-- Begin Provided text --

Love the dialogue!  I'm fascinated by the way the hosts reuse their scripted language.  I'm very interested in the behind the scenes world -- the intersecting storylines give the hosts a framework to exist in between being used for an 'adventure'.

Love the annoying scriptwriter with the bow tie -- in that room, I would be the one yelling that you can't yank 200 hosts across that many storylines because QUALITY damnit.  Loved that the villain died before he got to give his big speech.  LOVE the tart QA woman -- I think her blend of anger and pragmatism is a good match for her job.  

Ed Harris is definitely my reason to watch -- I can't wait to see his story unfold.  Very interested that there hasn't been a major malfunction for 30 years, he's been coming for 30 years, and that Dolores is the oldest host in the park.  This is going to be fucking epic.  I hope they are given enough seasons to play out the story!!!

-- End Provided text --
-- Begin Stored data --

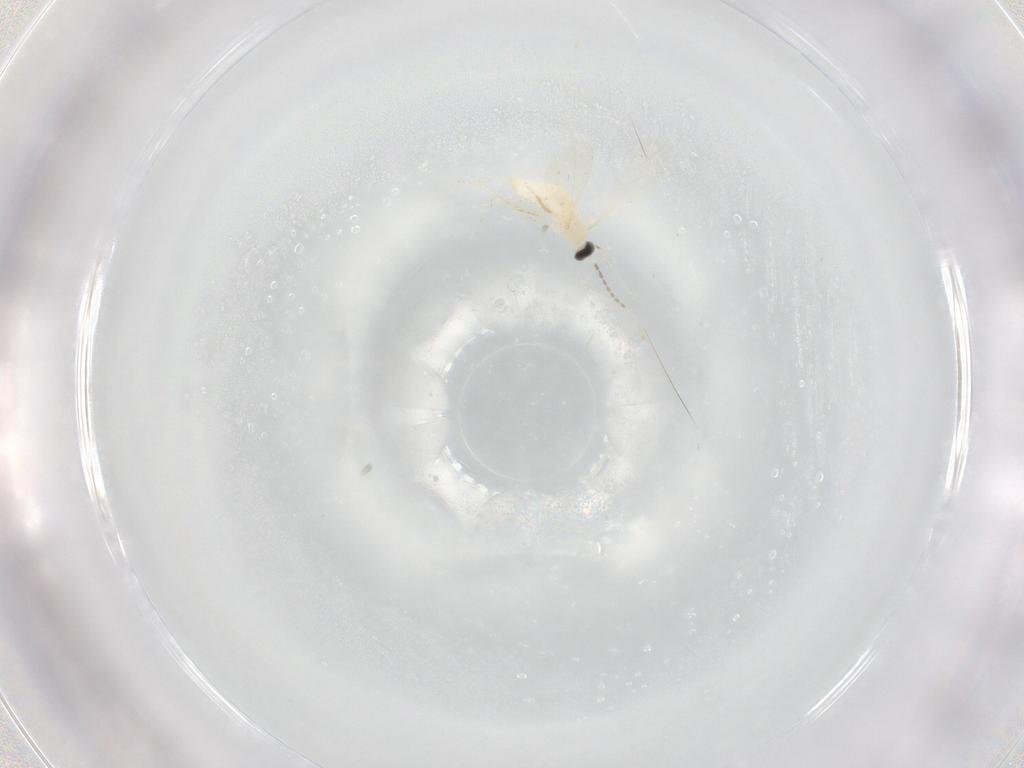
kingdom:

-- End Stored data --

In the viewer comment, which host is said to be the oldest in the park?

**The result:** Dolores